▶ Material for the task

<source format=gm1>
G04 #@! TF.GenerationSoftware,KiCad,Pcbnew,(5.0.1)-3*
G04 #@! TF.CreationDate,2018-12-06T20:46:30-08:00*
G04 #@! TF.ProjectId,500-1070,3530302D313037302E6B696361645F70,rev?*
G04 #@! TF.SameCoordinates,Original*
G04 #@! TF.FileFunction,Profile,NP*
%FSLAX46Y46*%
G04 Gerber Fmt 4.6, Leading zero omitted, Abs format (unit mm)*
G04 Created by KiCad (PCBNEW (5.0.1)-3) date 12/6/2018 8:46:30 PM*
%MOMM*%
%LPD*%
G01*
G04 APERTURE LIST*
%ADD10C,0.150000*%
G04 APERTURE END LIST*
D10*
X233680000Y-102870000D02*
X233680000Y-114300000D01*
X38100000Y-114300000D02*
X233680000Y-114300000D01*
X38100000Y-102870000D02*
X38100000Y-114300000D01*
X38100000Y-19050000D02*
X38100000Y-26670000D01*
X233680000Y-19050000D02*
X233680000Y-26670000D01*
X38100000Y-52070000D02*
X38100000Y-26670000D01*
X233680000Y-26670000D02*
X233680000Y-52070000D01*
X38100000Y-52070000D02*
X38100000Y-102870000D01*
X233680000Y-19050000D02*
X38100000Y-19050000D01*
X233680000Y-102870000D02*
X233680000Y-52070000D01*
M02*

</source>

==

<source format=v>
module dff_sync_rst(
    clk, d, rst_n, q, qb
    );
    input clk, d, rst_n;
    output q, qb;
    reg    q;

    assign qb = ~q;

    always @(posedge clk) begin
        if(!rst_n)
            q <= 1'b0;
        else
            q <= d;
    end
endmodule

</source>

---

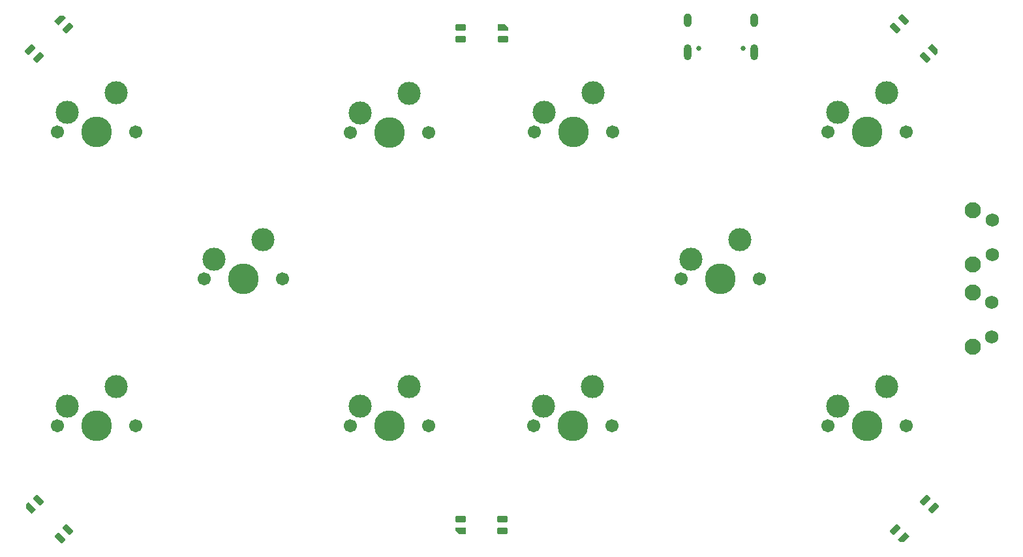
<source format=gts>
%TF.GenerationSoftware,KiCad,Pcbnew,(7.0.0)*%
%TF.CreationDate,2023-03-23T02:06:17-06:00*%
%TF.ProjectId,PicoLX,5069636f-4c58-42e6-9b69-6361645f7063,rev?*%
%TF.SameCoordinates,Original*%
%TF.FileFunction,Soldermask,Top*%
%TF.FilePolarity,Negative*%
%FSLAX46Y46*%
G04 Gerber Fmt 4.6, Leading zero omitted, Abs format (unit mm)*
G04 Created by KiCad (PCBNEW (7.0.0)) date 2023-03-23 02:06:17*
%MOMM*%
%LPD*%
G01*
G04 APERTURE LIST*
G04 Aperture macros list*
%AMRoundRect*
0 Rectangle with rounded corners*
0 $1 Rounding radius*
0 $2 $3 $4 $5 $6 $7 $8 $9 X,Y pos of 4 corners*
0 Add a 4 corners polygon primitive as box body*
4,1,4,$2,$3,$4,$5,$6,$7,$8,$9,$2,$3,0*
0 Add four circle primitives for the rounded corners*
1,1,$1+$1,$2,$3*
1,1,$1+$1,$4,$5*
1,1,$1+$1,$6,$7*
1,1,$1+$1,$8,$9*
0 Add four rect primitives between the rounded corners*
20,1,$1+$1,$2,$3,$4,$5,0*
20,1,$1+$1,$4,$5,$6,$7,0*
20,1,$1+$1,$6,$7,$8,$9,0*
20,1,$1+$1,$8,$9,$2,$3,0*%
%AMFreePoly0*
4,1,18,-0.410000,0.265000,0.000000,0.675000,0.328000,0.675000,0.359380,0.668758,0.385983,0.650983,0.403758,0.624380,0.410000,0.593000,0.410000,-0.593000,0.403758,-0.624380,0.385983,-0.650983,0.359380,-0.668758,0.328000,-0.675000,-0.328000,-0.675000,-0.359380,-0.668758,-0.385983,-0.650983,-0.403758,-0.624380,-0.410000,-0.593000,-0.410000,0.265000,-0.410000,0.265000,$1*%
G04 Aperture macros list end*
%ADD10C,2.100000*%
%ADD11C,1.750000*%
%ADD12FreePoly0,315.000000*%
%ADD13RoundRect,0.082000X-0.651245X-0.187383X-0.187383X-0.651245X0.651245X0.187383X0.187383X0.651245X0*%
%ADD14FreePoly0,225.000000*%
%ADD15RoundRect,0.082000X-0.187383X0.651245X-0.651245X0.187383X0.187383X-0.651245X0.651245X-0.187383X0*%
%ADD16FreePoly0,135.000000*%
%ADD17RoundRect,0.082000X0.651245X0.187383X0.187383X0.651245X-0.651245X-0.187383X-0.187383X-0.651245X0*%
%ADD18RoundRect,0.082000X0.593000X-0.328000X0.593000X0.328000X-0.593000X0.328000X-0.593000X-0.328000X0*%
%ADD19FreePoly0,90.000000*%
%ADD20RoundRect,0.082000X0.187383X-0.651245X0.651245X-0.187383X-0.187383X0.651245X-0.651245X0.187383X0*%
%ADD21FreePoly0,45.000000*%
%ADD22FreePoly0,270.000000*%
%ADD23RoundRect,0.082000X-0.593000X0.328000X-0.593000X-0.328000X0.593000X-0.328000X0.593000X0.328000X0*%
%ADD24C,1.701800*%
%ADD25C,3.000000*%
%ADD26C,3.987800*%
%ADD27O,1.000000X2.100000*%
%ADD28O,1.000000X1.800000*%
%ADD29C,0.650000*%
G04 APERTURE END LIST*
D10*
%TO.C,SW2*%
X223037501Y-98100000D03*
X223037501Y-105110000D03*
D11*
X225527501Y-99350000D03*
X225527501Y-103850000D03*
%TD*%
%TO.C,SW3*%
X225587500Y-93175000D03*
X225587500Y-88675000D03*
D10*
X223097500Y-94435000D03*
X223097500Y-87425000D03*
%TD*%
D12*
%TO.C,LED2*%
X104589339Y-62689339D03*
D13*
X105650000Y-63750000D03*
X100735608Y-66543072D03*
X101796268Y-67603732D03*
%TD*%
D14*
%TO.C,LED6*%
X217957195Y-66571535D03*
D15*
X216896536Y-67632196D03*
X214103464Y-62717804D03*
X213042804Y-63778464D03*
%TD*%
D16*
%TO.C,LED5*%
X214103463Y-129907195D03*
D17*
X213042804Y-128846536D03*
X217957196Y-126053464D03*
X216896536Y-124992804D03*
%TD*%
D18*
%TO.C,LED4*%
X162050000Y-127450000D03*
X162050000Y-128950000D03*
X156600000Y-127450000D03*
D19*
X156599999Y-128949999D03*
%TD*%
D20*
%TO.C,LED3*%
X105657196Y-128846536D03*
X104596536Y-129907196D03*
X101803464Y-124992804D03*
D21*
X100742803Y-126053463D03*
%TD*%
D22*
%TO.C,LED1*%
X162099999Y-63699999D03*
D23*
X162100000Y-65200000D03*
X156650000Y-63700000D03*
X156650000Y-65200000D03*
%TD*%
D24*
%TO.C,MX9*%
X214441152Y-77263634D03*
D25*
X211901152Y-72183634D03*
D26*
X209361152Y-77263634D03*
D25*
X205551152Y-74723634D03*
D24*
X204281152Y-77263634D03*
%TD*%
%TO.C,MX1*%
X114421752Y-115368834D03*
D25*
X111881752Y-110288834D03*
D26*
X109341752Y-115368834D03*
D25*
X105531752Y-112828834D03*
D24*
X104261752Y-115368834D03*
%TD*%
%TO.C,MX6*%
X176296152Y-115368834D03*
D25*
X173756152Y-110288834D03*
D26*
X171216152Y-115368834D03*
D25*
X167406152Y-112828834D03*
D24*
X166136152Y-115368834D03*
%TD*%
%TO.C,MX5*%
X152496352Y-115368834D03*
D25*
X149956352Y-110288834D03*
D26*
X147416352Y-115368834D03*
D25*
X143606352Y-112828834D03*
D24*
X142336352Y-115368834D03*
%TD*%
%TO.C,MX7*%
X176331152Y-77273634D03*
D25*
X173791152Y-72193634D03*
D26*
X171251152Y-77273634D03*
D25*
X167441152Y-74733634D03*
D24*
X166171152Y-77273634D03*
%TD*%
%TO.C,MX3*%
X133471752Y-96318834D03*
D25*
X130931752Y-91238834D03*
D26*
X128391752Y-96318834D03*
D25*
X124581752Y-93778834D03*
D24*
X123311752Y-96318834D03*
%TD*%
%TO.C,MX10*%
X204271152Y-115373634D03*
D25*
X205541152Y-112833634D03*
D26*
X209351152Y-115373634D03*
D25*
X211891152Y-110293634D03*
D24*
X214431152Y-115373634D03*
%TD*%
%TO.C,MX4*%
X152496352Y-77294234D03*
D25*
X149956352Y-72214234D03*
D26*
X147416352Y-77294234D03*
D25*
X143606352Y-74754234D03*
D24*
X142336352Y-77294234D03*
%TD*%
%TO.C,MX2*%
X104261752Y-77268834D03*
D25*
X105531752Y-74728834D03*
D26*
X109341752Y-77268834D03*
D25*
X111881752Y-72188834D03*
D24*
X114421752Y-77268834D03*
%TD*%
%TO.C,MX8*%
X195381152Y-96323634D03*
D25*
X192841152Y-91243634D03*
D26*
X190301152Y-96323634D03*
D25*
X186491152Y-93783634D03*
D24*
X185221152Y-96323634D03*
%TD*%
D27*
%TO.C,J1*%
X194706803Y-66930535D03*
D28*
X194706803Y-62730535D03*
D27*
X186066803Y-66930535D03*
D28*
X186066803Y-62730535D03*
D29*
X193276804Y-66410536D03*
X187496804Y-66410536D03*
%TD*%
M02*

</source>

▶ The problem
From the records above, print exactly the lines that run from the line with "0 Add four circle" to the line with "20,1,$1+$1,$8,$9,$2,$3,0*%", inclusive.

▶ Result
0 Add four circle primitives for the rounded corners*
1,1,$1+$1,$2,$3*
1,1,$1+$1,$4,$5*
1,1,$1+$1,$6,$7*
1,1,$1+$1,$8,$9*
0 Add four rect primitives between the rounded corners*
20,1,$1+$1,$2,$3,$4,$5,0*
20,1,$1+$1,$4,$5,$6,$7,0*
20,1,$1+$1,$6,$7,$8,$9,0*
20,1,$1+$1,$8,$9,$2,$3,0*%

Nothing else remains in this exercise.